One of the major aims of United States President Donald Trump imposing import tariffs on multiple products – and heavily on China, was to reduce the trade deficit that the US had with its trading partners. However, according to the latest data, the trade deficit of America with the rest of the world has been rising for five months at a stretch and is well on course to hit record levels by the end of the current year.
According to data from the US Census report there an increase of $1 billion in the month of October for the monthly goods deficit.
Every since the Trump administration imposed the biggest ever round of trade tariffs on Chinese goods worth $200 billion in September, this Census report is amongst the first of the indicators of trade situation that has been officially released. The US has imposed a 10 per cent import tariff on a range of Chinese products ranging from luggage to bikes and baseball gloves and has threatened to increase that tariff to 25 per cent from January 1 next year.
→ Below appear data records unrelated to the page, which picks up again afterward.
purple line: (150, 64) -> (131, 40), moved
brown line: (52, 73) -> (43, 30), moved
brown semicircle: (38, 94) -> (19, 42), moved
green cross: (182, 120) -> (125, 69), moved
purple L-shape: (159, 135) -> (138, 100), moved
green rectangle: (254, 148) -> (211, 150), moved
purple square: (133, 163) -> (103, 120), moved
The tariffs have increased the costs of imports for US importers and despite this, more goods were purchased by Americans from foreign countries in the month of October compared to the month earlier. This figure could be indicative of a tendency of stock piling of goods by American importers to store up as much foreign foods as possible before the imposition of the additional tariffs that are set to be imposed starting January next year. However it could also be a case of higher consumer spending on foreign goods.
“There is some anecdotal evidence that US importers are likely pulling forward orders to get ahead of additional tariffs on Chinese goods, which could be one of the factors driving imports higher in recent months,” said Pooja Sriram, an economist at Barclays.
The average American were given more money at hand by the federal tax cuts last year which possibly increased the demand for imports despite the higher prices because of the tariffs.
“We believe that domestic demand is likely to be sufficiently robust so as to keep imports elevated even after any additional tariffs,” Sriram said.
According to Ian Shepherdson, chief economist at Pantheon Macroeconomics, there is a possibility that a 10 year high would be hit for the overall trade deficit for the US after the release of additional trade data that is expected to be released next week for both goods and services.
But this is completely diametrically opposite to what Trump attempted to achieve through the tariffs.
“It’s been such a terrible one-way street with China,” Trump told the Wall Street Journal in an interview Monday.
While there is a general consensus among American businesses and lawmakers that there is need to address China trade issues, however not all agree to the presumption that imposing tariffs on import of Chinese goods is the answer. And there are some who also believe that the tariffs would lead to job losses and higher prices for consumers in the US.
“It would be hard to argue that (China) has behaved fairly in its trade practices,” said Florida Democratic Rep. Stephanie Murphy this week at an S&P Global event in New York.
“But I think doing it in a multilateral way would have been a better approach,” she said.